═════ EXCERPTED TEXT

I hear the critique of this alternative syntax - I agree that there is a potential confusion to make when reading it. I don't really understand the argument that it is a different category or severity of confusion - to the contrary, I believe that confusion about scoping is one of the most fundamental confusions one can have about a program. Correct resolution of variables is probably the most fundamental cognitive task in programming - without it, you cannot even build a correct syntactic model of the program in your head, much less a correct semantic model.
But you can beat it in terms of locality - exactly like C++ and golang do it.
if (var daz = foo.bar; daz is int) { print(daz + 1); }
FWIW, if we're not going to try to solve the "having to choose and bind a new name" problem (which is what the if-variables proposal was intended to solve) but we do believe that "locality" of the binding is worth having syntax for, something in this direction is what I'd be in favor of. But I'm not yet convinced that moving the var daz = foo.bar
inside the if
really provides enough value here to warrant new syntax: especially if we end up wanting to support the negative case and binding the variable in the other continuation. I'm not convinced that someone who was unhappy with the lack of field promotion before would suddenly think everything is roses because they can bind a variable with scope restricted to the if
. Maybe they would be? I think I'd want to see some UX data on it before I'd believe it though.
I agree that they are confused about scoping, but how is that better?
I'm speculating about the mental state of users, but with the original proposed syntax, if they are confused, their confusion is more like to force them to stop and learn the feature before they proceed. I worry that with the syntax you propose here, they may be confused, think they understand the syntax, and then proceed to believe their program means something it doesn't.
I could be wrong, but that's my gut feel from looking at the syntax.
I added another exploratory proposal to consider using pattern matching to avoid what I see as the orthogonal faults with these two proposals here.

══════════
═════ DATASET RECORDS

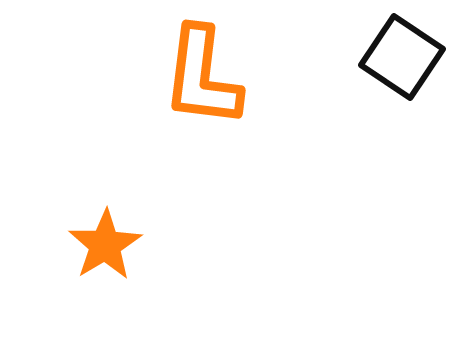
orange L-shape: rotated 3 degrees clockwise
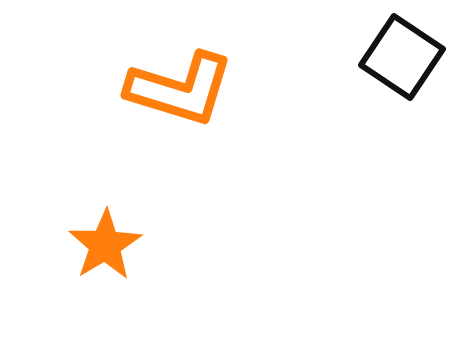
orange L-shape: moved 22 px left, 12 px down; rotated 80 degrees counterclockwise
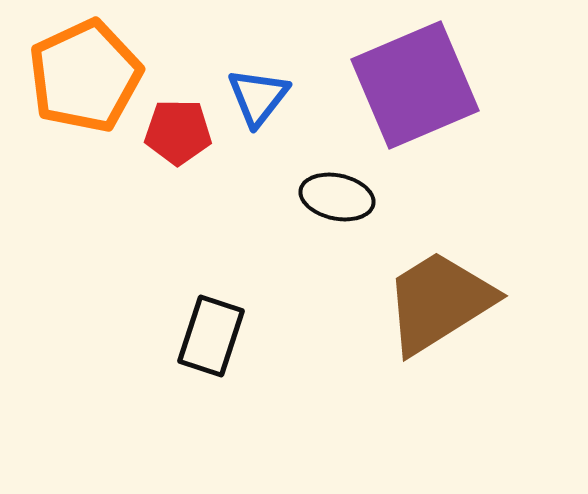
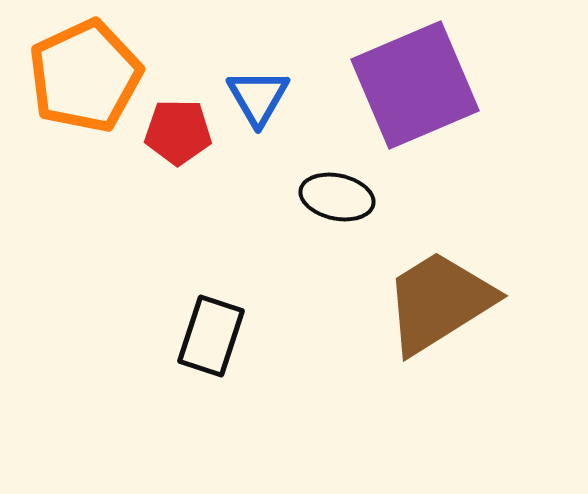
blue triangle: rotated 8 degrees counterclockwise
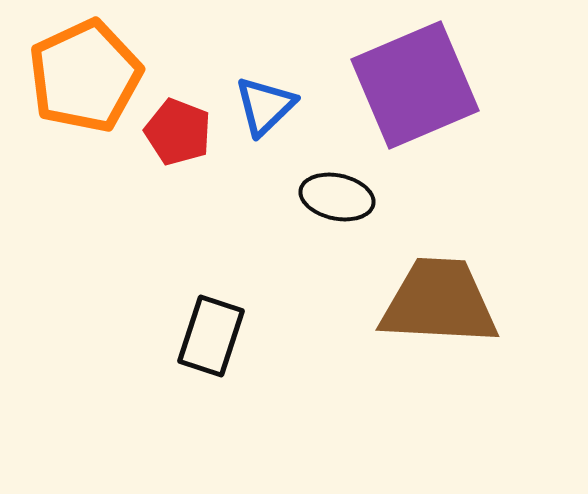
blue triangle: moved 7 px right, 9 px down; rotated 16 degrees clockwise
red pentagon: rotated 20 degrees clockwise
brown trapezoid: rotated 35 degrees clockwise
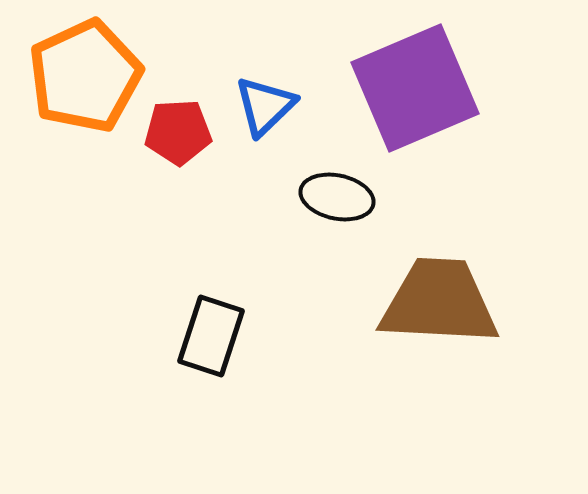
purple square: moved 3 px down
red pentagon: rotated 24 degrees counterclockwise
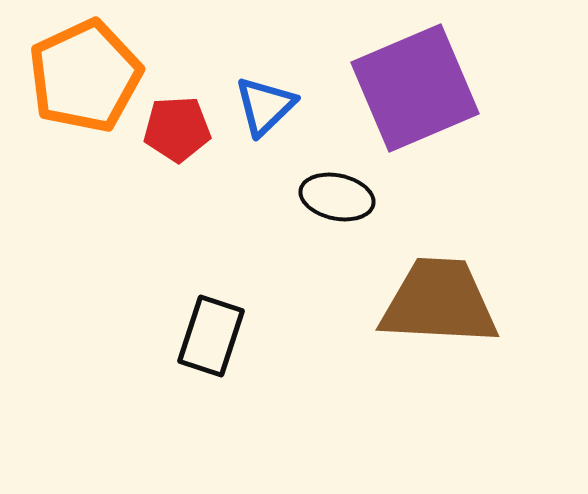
red pentagon: moved 1 px left, 3 px up
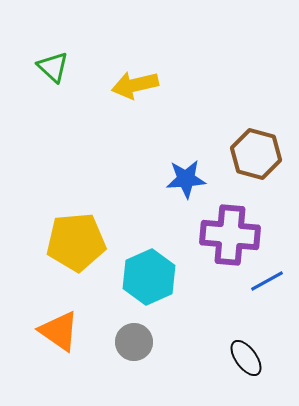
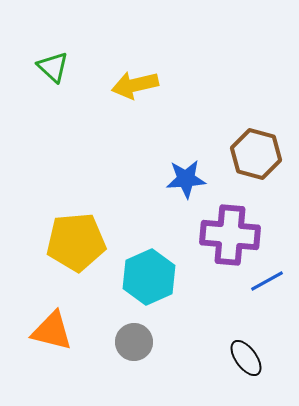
orange triangle: moved 7 px left; rotated 21 degrees counterclockwise
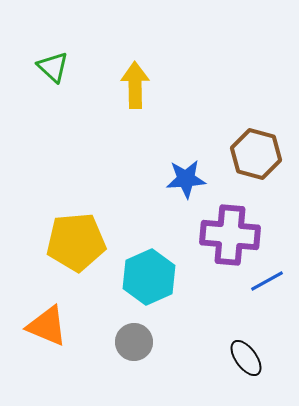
yellow arrow: rotated 102 degrees clockwise
orange triangle: moved 5 px left, 5 px up; rotated 9 degrees clockwise
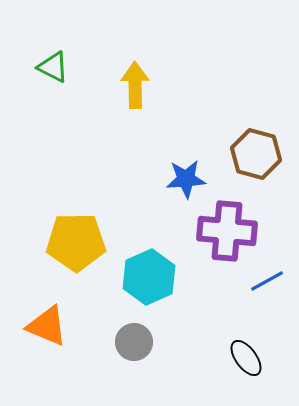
green triangle: rotated 16 degrees counterclockwise
purple cross: moved 3 px left, 4 px up
yellow pentagon: rotated 4 degrees clockwise
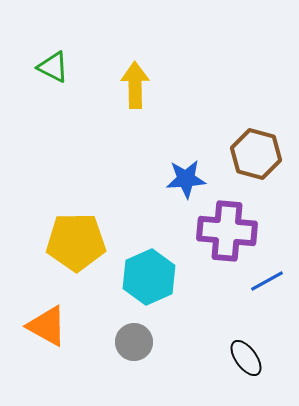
orange triangle: rotated 6 degrees clockwise
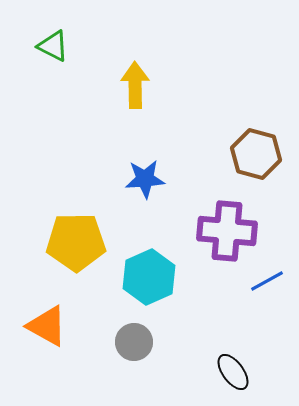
green triangle: moved 21 px up
blue star: moved 41 px left
black ellipse: moved 13 px left, 14 px down
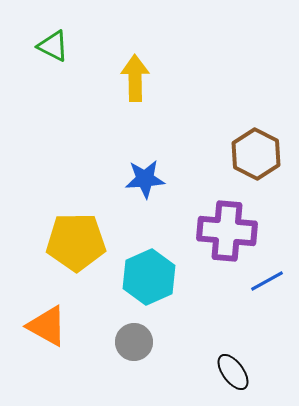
yellow arrow: moved 7 px up
brown hexagon: rotated 12 degrees clockwise
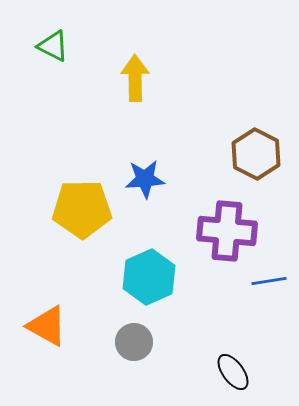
yellow pentagon: moved 6 px right, 33 px up
blue line: moved 2 px right; rotated 20 degrees clockwise
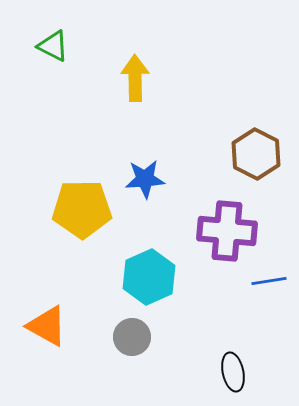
gray circle: moved 2 px left, 5 px up
black ellipse: rotated 24 degrees clockwise
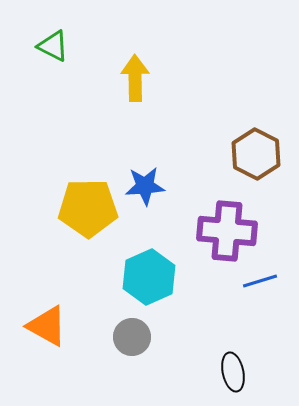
blue star: moved 7 px down
yellow pentagon: moved 6 px right, 1 px up
blue line: moved 9 px left; rotated 8 degrees counterclockwise
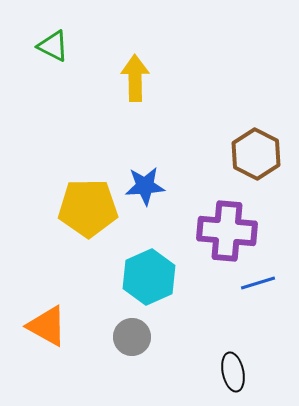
blue line: moved 2 px left, 2 px down
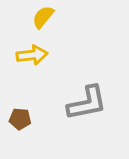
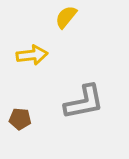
yellow semicircle: moved 23 px right
gray L-shape: moved 3 px left, 1 px up
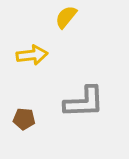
gray L-shape: rotated 9 degrees clockwise
brown pentagon: moved 4 px right
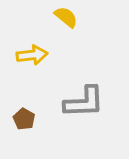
yellow semicircle: rotated 90 degrees clockwise
brown pentagon: rotated 25 degrees clockwise
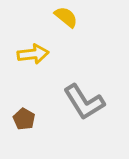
yellow arrow: moved 1 px right, 1 px up
gray L-shape: rotated 60 degrees clockwise
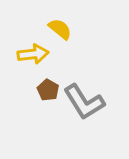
yellow semicircle: moved 6 px left, 12 px down
brown pentagon: moved 24 px right, 29 px up
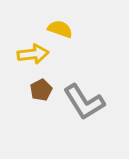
yellow semicircle: rotated 20 degrees counterclockwise
brown pentagon: moved 7 px left; rotated 15 degrees clockwise
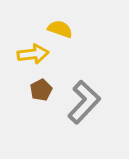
gray L-shape: rotated 105 degrees counterclockwise
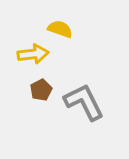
gray L-shape: rotated 69 degrees counterclockwise
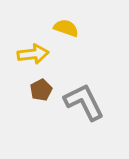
yellow semicircle: moved 6 px right, 1 px up
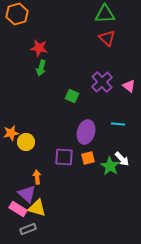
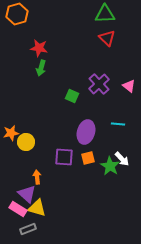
purple cross: moved 3 px left, 2 px down
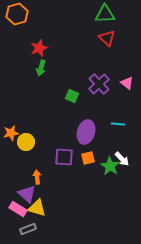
red star: rotated 30 degrees counterclockwise
pink triangle: moved 2 px left, 3 px up
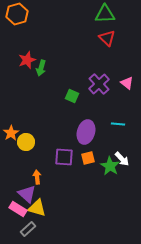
red star: moved 12 px left, 12 px down
orange star: rotated 21 degrees counterclockwise
gray rectangle: rotated 21 degrees counterclockwise
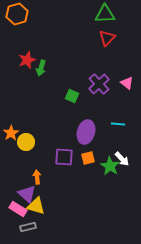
red triangle: rotated 30 degrees clockwise
yellow triangle: moved 1 px left, 2 px up
gray rectangle: moved 2 px up; rotated 28 degrees clockwise
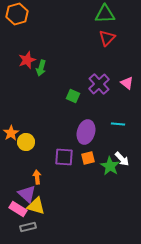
green square: moved 1 px right
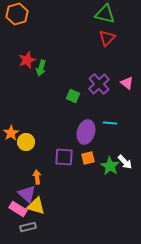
green triangle: rotated 15 degrees clockwise
cyan line: moved 8 px left, 1 px up
white arrow: moved 3 px right, 3 px down
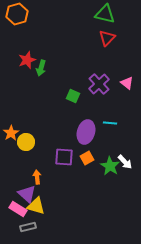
orange square: moved 1 px left; rotated 16 degrees counterclockwise
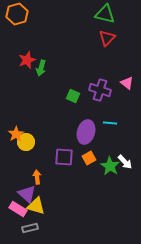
purple cross: moved 1 px right, 6 px down; rotated 30 degrees counterclockwise
orange star: moved 5 px right, 1 px down
orange square: moved 2 px right
gray rectangle: moved 2 px right, 1 px down
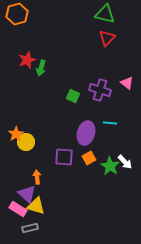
purple ellipse: moved 1 px down
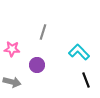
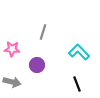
black line: moved 9 px left, 4 px down
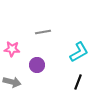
gray line: rotated 63 degrees clockwise
cyan L-shape: rotated 105 degrees clockwise
black line: moved 1 px right, 2 px up; rotated 42 degrees clockwise
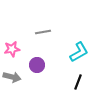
pink star: rotated 14 degrees counterclockwise
gray arrow: moved 5 px up
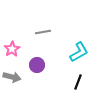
pink star: rotated 21 degrees counterclockwise
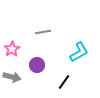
black line: moved 14 px left; rotated 14 degrees clockwise
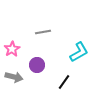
gray arrow: moved 2 px right
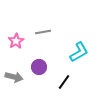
pink star: moved 4 px right, 8 px up
purple circle: moved 2 px right, 2 px down
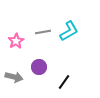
cyan L-shape: moved 10 px left, 21 px up
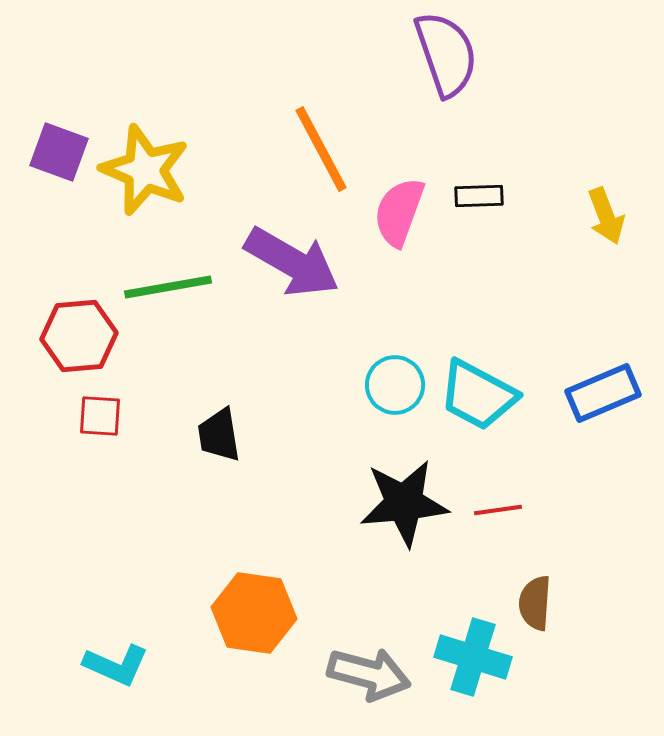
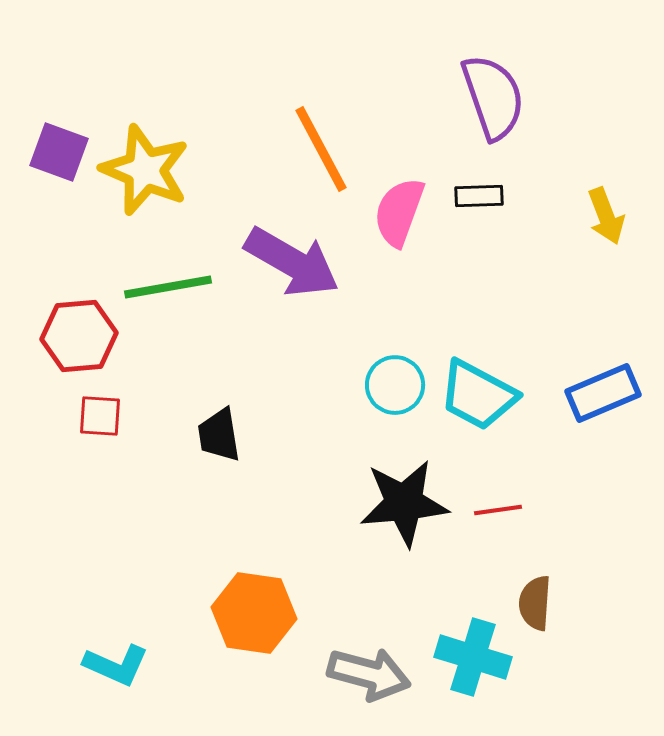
purple semicircle: moved 47 px right, 43 px down
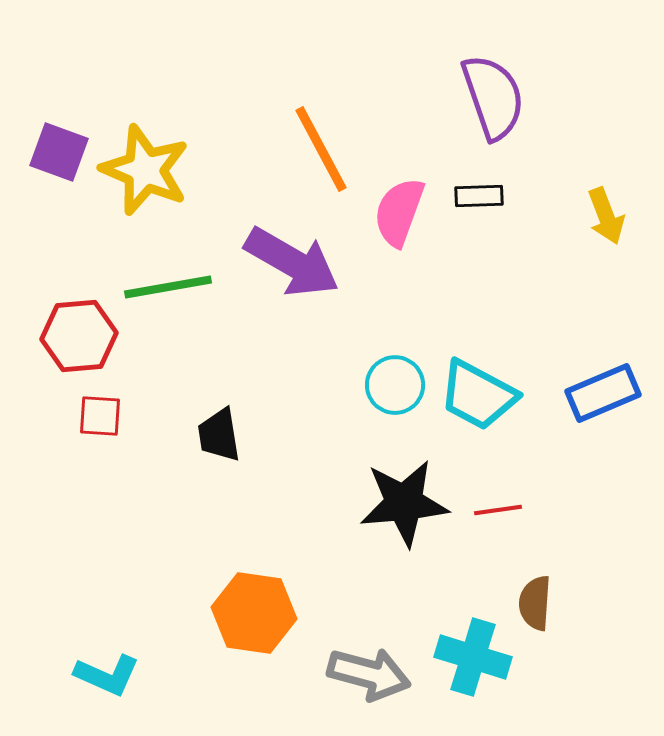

══════════

**PROBLEM A:** Reproduce the part of the discussion of variable-binding syntax starting with "I agree that they" and going on through "two proposals here.".
**PROBLEM B:** Carry on the discussion of variable-binding syntax from its last sentence.

**EXERCISE OUTPUT A:**
I agree that they are confused about scoping, but how is that better?
I'm speculating about the mental state of users, but with the original proposed syntax, if they are confused, their confusion is more like to force them to stop and learn the feature before they proceed. I worry that with the syntax you propose here, they may be confused, think they understand the syntax, and then proceed to believe their program means something it doesn't.
I could be wrong, but that's my gut feel from looking at the syntax.
I added another exploratory proposal to consider using pattern matching to avoid what I see as the orthogonal faults with these two proposals here.

**EXERCISE OUTPUT B:**
I'll admit that I find var x from this
completely impenetrable.
As @munificent says, it's clear that x
is a variable, but it's completely not clear what the value is. The actual expression being evaluated does not occur in the source. It also only works on getter accesses, likely only instance getter accesses (unless var parse from int
is a valid way to extract a static method into a variable).
If it was var x from this.x
it'd be clearer, but then we might as well just do var x = this.x
as an expression (which I have proposed, and I do want in general as a kind of (better) let
construct).
What if
variables achieves over this more general feature, is to avoid repeating the name (and, possibly, avoid some parentheses). It costs the ability to bind any expression which doesn't end in an identifier. You can't do var elements[0] is int
as a test because it has no name (but if we allowed (var first = elements[0]) as int
you'd have a fallback).
If we want to highlight the name in the declaration, which is what I think the from
notation is trying to do, and still (mostly) maintain the actual expression, I'd prefer this.var x
, where we introduce the var
just before the naming selector. Still only works for named getters.
If the only expression that can follow var
in an expression context is a selector chain, and we take the name of the last selector, then moving the var
into the chain, just before that name, should always be possible.
It's not awesome syntax, foo.bar.var baz
is broken up by the space, making it less readable.
The syntax might allow foo.var bar.var baz.qux
for binding sub-expressions too, even if they are not immediately tested.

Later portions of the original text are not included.